Another constraint was the movement of people across borders. “If you want to enhance business, this needs to be a lot easier.”
“There is a need for closer collaboration, understanding and commitment and willingness to partner [between the private sector and governments] to get things done,” Chen pointed out.
She further highlighted that bigger corporates needed to start sourcing locally to facilitate trade on the continent. She singled out the agricultural and agroprocessing sectors as areas where value addition could be created.
Africa House project and development FD Paul Runge added that South African exporters were "losing" in Africa not because of price, policy or delivery, but because the country's business community did not provide finance.
“We have a number of financial instruments which people in the business are blissfully ignorant of, as a result of poor marketing,” he said, adding that “lip service” from government needed to stop with funding action taking its place.

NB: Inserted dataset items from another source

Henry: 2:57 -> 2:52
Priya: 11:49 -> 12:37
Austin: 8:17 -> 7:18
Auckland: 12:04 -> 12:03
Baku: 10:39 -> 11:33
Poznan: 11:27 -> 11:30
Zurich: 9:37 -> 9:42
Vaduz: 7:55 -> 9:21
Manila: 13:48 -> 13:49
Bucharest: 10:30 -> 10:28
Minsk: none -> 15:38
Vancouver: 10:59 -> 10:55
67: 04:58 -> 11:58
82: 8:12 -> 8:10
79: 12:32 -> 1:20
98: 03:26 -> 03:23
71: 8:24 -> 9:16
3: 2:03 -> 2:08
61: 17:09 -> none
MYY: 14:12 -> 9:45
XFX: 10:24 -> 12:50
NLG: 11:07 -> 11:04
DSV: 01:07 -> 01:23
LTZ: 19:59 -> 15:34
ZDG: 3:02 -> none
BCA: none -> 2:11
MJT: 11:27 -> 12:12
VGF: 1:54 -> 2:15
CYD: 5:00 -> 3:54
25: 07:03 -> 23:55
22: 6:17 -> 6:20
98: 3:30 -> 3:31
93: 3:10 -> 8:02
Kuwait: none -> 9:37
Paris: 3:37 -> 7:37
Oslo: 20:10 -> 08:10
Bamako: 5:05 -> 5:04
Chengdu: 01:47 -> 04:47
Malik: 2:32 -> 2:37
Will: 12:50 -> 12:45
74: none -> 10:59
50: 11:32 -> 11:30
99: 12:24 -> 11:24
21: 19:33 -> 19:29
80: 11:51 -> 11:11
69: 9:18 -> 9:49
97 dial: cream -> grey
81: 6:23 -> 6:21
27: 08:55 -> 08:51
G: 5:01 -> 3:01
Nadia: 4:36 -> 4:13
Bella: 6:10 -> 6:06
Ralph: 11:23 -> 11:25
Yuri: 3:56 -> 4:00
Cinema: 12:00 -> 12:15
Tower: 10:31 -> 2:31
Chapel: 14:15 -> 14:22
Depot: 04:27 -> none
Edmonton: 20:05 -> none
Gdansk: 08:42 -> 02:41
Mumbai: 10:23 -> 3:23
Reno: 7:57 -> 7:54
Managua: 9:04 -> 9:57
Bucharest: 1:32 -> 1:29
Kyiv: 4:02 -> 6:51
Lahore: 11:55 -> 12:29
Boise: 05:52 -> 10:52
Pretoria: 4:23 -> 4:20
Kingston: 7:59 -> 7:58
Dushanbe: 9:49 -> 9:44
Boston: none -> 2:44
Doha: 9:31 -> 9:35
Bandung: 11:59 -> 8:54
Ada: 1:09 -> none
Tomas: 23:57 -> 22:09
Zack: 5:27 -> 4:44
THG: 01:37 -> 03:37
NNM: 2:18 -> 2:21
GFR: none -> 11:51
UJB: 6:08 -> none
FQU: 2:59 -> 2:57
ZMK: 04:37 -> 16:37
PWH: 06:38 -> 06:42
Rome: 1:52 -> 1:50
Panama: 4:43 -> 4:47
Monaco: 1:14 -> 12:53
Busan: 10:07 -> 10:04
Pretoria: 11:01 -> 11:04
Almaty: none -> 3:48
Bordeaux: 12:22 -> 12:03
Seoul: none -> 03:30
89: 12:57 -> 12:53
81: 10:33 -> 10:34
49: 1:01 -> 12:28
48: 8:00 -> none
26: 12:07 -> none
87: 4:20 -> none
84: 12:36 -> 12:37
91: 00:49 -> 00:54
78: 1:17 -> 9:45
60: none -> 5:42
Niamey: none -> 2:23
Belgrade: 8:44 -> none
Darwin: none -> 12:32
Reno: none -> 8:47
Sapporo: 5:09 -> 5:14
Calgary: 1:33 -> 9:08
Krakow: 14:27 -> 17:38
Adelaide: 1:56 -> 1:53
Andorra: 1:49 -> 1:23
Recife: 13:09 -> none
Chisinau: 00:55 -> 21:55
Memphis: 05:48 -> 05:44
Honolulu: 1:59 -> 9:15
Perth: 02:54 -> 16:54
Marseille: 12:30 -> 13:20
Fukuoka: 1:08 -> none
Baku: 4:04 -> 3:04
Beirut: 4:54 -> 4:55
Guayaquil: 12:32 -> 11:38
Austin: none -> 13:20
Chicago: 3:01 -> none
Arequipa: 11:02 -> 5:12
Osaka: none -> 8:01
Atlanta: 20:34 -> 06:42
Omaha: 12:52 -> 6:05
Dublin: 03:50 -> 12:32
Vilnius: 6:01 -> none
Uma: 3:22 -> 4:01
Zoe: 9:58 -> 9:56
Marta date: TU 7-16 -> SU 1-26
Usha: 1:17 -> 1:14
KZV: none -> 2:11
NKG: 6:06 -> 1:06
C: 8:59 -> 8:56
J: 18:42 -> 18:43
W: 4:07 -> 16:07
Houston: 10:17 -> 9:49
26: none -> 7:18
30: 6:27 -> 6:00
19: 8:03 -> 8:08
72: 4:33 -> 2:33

Runge also suggested that local companies needed to take on a "hunting-pack mentality" when crossing borders, holding hands to be more competitive with other players on the continent.
Also part of the panel, Transnet National Ports Authority chief economist Victor Munyama said the authority was working on reversing trade bottlenecks, pointing out that the digitalisation of ports was on track.
Department of Trade and Industry representative Seema Sardha said that while government understood the frustrations experienced by the private sector, policy was geared towards ensuring collaboration.